======== MATERIAL SHOWN ========

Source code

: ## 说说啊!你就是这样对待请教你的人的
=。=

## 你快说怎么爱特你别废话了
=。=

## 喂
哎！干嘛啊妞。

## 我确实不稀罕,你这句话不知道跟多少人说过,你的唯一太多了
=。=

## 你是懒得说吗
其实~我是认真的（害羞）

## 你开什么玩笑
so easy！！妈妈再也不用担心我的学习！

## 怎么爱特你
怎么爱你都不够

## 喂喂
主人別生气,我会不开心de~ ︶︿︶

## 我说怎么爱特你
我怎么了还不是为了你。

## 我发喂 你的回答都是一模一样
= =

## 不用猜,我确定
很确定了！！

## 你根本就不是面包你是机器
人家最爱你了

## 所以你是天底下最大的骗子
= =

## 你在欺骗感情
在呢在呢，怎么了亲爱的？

========

**TO-DO ITEM**
Reproduce every entry above so that each one matches its source exactly.

**RESPONSE TO THIS EXERCISE**
Source code

: ## 说说啊!你就是这样对待请教你的人的
=。=

## 你快说怎么爱特你别废话了
=。=

## 喂
哎！干嘛啊妞。

## 我确实不稀罕,你这句话不知道跟多少人说过,你的唯一太多了
=。=

## 你是懒得说吗
其实~我是认真的（害羞）

## 你开什么玩笑
so easy！！妈妈再也不用担心我的学习！

## 怎么爱特你
怎么爱你都不够

## 喂喂
主人別生气,我会不开心de~ ︶︿︶

## 我说怎么爱特你
我怎么了还不是为了你。

## 我发喂 你的回答都是一模一样
= =

## 不用猜,我确定
很确定了！！

## 你根本就不是面包你是机器
人家最爱你了

## 所以你是天底下最大的骗子
= =

## 你在欺骗感情
在呢在呢，怎么了亲爱的？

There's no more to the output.